Looking at DKS' earnings history, the shares have moved 11.1% the day after earnings, on average, regardless of direction, looking back eight quarters. However, following its May earnings report, DKS stock gained 25.8%. This time around, the options market is pricing in a 12.3% move for next Thursday's trading.
Looking at the charts, Dick's Sporting Goods stock is now within a point of its May 30 annual high of $38.99. The stock spent most of July pulling back from these levels, but has since rallied off its 160-day moving average. Overall, DKS sports a 32% lead in 2018, and is headed toward its fourth straight weekly win and its biggest monthly gain since November, up 11.2% in August.

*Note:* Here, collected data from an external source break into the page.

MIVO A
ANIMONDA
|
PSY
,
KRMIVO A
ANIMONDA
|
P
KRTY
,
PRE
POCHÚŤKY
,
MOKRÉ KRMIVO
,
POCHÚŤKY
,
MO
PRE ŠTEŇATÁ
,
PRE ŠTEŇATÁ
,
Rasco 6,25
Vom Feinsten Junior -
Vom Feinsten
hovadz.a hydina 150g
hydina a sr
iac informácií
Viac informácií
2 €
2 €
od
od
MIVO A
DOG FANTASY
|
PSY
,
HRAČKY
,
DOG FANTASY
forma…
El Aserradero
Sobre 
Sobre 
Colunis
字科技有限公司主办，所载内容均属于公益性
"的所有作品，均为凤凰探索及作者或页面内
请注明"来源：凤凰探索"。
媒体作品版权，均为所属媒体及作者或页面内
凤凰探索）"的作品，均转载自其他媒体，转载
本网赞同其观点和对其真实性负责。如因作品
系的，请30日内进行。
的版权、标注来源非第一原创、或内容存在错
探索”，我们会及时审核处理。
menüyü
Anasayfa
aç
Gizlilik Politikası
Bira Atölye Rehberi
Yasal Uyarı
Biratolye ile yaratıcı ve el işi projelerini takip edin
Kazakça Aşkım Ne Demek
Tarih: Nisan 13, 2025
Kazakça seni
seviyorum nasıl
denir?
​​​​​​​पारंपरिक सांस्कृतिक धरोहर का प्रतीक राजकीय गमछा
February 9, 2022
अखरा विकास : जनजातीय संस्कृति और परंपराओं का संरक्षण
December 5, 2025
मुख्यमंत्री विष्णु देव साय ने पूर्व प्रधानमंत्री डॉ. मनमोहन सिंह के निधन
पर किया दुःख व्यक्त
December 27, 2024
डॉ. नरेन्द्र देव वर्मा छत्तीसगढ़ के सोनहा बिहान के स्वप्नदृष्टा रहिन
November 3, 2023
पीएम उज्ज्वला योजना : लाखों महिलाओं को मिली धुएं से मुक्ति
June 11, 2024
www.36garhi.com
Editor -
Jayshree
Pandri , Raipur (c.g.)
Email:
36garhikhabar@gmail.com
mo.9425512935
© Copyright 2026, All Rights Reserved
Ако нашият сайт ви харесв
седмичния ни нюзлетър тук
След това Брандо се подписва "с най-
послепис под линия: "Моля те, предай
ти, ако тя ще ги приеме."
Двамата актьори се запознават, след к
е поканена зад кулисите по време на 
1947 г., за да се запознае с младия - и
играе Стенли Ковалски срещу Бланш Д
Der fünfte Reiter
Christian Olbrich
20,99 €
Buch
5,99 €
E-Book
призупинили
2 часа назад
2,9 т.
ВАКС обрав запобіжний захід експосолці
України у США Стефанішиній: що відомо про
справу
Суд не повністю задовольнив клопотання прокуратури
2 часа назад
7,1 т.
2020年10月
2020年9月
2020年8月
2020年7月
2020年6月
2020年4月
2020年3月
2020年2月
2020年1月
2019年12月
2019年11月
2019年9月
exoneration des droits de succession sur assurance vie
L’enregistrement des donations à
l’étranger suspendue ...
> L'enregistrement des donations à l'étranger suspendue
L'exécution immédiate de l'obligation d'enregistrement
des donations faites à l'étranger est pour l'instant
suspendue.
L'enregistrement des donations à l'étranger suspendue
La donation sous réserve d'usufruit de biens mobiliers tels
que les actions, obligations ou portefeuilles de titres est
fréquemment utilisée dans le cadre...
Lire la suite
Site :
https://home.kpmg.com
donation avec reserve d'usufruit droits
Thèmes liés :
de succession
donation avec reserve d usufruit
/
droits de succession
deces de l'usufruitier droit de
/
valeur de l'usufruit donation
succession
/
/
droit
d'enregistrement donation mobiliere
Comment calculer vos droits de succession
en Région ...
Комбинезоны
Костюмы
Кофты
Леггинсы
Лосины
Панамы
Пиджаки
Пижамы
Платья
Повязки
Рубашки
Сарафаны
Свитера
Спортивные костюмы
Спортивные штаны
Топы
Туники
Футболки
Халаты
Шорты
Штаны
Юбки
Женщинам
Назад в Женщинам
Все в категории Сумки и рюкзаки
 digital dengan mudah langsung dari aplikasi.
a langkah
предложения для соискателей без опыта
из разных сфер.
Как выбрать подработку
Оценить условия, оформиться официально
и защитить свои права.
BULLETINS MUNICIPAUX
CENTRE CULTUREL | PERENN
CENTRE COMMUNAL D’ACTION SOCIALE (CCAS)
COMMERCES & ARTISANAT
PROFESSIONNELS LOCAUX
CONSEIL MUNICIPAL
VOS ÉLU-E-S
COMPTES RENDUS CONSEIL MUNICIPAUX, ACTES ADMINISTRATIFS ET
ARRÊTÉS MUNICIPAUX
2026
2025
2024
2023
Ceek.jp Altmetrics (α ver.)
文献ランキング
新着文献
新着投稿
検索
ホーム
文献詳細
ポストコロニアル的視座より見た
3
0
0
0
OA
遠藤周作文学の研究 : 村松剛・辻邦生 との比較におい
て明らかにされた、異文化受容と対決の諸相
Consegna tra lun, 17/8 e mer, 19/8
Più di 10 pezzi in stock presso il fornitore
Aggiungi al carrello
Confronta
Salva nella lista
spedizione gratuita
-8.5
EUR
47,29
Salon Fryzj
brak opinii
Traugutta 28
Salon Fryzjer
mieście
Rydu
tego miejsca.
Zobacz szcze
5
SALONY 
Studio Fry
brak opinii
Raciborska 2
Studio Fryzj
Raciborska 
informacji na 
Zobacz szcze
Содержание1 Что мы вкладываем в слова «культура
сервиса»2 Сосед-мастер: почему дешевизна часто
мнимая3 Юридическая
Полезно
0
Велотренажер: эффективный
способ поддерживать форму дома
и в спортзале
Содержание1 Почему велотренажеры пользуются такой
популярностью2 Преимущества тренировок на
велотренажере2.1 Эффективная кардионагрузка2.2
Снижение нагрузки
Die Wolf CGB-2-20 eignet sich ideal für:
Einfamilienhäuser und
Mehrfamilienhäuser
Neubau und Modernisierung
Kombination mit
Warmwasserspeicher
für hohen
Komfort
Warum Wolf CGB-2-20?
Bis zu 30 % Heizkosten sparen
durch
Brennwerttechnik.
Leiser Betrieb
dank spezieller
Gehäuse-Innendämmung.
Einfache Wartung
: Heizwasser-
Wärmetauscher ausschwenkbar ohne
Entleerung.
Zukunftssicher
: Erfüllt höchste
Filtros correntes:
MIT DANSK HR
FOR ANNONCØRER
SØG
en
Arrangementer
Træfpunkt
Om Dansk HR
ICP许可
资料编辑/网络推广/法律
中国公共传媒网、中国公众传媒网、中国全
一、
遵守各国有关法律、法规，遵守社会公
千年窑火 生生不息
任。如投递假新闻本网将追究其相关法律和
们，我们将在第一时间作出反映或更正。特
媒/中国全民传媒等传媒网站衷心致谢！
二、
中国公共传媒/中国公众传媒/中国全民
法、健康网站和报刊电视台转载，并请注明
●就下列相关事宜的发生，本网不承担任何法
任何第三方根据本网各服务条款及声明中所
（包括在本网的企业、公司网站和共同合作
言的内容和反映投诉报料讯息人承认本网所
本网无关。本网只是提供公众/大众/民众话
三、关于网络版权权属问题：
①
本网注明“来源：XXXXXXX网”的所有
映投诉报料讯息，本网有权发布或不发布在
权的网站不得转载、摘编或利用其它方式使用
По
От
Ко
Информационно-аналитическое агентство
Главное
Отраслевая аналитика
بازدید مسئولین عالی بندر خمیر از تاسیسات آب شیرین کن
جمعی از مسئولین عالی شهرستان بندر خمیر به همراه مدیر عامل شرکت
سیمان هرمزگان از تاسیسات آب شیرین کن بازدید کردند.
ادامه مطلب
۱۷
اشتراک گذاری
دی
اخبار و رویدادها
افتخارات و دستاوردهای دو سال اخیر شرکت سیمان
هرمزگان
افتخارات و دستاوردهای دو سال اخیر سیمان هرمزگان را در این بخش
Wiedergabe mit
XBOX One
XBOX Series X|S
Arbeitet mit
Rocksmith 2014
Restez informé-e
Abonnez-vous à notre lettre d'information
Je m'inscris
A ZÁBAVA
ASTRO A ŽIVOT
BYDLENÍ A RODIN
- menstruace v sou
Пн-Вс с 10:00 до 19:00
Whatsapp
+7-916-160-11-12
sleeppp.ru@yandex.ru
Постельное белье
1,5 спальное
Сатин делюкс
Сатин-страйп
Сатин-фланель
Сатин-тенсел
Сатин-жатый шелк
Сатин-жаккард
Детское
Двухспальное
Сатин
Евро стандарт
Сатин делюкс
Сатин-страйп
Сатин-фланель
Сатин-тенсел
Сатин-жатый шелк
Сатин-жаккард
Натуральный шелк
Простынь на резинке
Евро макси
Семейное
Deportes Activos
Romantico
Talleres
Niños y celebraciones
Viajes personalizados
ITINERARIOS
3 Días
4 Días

The bull note today is DKS' second price-target hike this week, after Wedbush upped its stance to $38 from $37 on Tuesday. Despite the recent string of bullish attention, many analysts remain on the sidelines. Of the 17 brokerages covering DKS, 10 rate it a "hold" or "strong sell." Furthermore, the security's average 12-month price target of $39.29 is only slightly above its current perch. Another strong earnings surprise next week could fuel a round of upgrades or more price-target hikes.
A short squeeze could also provide more fuel for the stock's fire. Short interest increased by less than 1% in the most recent reporting period. However, these bearish bets still represent a healthy 16% of DKS' total available float, and six days of pent-up buying power, at the security's average pace of trading.